By guest contributor Elaine Li, analyst, Atchison Consultants
We have recently seen some robust discussions by commentators and investors in response to ASIC Chairman Greg Medcraft’s view about hybrids and their suitability for Australian retail investors. Mr Medcraft was quoted as saying that hybrid securities were a “ridiculous” product for retail investors. We think given these comments it would be an opportune time to have a closer look at hybrid securities in the context of their suitability as an investment proposition for retail investors.
The basics
Hybrid securities are financial instruments which feature both debt and equity characteristics. These characteristics impact the performance of the hybrid securities, with a significantly higher volatility of returns compared to what standard “vanilla” unsecured debt investments typically provide. This volatility reflects the greater credit risk taken on as well as the volatility from the equity exposure and listing on the stock exchange. (Many Australian hybrids, but not all, are listed on the ASX. Some are issued in offshore markets.)
Under Basel III rules, capital used by authorised deposit-taking institutions may include the following sources which are ranked in order of security of capital.
- Deposits
- Retail
- Wholesale
- Senior Debt
- Senior secured/covered bonds
- Asset-backed securities
- Senior unsecured
- Tier 2 Capital
- Subordinated debt
- Hybrid
- Tier 1 Capital
- Tier 1 compliant hybrid capital (i.e. subordinated contingent perpetual/”CoCos”)

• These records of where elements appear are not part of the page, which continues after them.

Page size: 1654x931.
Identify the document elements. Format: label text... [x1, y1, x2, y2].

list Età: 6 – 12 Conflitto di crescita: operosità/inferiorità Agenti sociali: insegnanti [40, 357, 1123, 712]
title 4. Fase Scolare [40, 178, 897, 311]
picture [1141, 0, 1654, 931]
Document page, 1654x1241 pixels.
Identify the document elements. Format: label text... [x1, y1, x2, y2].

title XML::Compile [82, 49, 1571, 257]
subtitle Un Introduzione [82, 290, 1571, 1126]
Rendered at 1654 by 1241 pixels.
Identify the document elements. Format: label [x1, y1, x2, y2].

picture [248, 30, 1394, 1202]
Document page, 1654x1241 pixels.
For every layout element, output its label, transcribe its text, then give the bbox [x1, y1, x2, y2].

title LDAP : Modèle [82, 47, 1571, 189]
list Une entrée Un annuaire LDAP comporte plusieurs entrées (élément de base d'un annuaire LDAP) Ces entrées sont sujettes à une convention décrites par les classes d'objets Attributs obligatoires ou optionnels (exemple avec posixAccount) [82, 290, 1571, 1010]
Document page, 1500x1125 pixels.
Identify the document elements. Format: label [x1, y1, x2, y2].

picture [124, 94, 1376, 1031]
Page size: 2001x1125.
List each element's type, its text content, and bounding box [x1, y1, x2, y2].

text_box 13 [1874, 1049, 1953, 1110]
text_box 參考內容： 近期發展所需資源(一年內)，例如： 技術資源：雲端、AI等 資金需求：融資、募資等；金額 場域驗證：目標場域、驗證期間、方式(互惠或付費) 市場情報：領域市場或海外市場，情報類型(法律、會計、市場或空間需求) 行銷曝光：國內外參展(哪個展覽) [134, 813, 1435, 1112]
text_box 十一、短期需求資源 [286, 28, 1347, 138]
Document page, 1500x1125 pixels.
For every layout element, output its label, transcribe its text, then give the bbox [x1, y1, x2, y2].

- Equity capital (common equity tier 1)
Hybrid securities can be thought of as consisting of two components:
- a fixed income component and
- an equity component
Consequently, returns and risks of hybrid securities resemble a combination of returns and risks of fixed income and equities.
Within a company’s capital structure, hybrid securities are ranked lower than debt securities, which indicates hybrid securities will carry a higher level of credit risk. Being part-equity, hybrids’ returns are expected to exhibit greater volatility. In other words, returns on hybrid investments will vary more from year to year.